▶ Stated problem
Pick up the text on supply chain mindsets after its last sentence and continue it in the same voice.

▶ Text excerpt

Wrong Mindset #2: We treated supply chains as a given, not something we can change
We supply chain managers finally got our seats on the executive and board room tables, but many of us still had preconceived notions of what supply chains are and how they are to be managed.
One common preconceived notion is that supply chains are a given. We work with what systems & structures are available and we don’t think of changing them. The existing production lines, the warehouses, the systems our people use, the transportation modes, the shipping ports, the vendors, and the 3rd party service providers are rigid. We don’t try to, or even think, of changing them for whatever illogical reasons, the number one of which is fear. We’re afraid we won’t find alternatives to what are already existing (e.g. international transport routes), we fear we’d be uprooting from locations (e.g. moving factories from places they’ve been for many years), or we just don’t want to face the resistance (e.g. labour unions refusing to consider automation).
The good news is that we can change supply chains. But it’s not only fear we’d have to overcome. We’d have to change another mindset in doing so.

▶ Raw data
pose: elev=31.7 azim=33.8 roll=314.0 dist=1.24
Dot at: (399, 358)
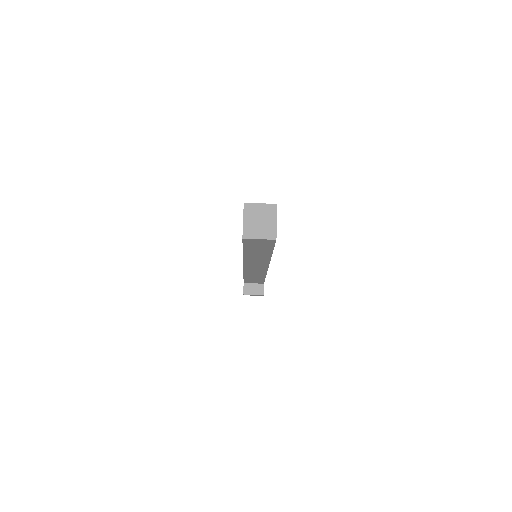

▶ Result of this exercise
Wrong Mindset #3: We believe we can improve supply chains by managing them.
We have employed supply chain management talent in the hopes that the new hires would effect significant changes that would mitigate risks and head off disruptions.
That’s not going to happen. Because supply chain managers work with what they have and don’t have the full-fledged expertise to change systems & structures.
An analogy is city traffic. In Manila, Philippines, where I live & work, traffic is a daily problem, if not crisis. City politicians and their police departments manage their respective traffic snarls by assigning enforcers at intersections, enacting ordinances (e.g. prohibiting cars on weekdays via their license plate numbers), revising road flow (e.g. making streets one-way instead of two-way), installing more traffic lights, and painting lines & putting up signs. In short, they manage traffic within existing the infrastructure of roads, traffic enforcement, public transport, & local politics.
Traffic management can do only so much, however. If the systems & structures remains the same, the traffic mess will continue. And in Manila, despite all the efforts of past decades, it has.
What’s needed to improve traffic in cities like Manila is not management but engineering. Managers manage what’s in the infrastructure; engineers change them. Engineers offer the problem-solving game-changing expertise that lead to new & better systems & structures. Manila’s traffic mess can only change when we design & build new road networks, reset & introduce new public transport systems, and overhaul & replace the governing hierarchy.
We can’t manage our problems towards solutions. But we can engineer solutions to our problems.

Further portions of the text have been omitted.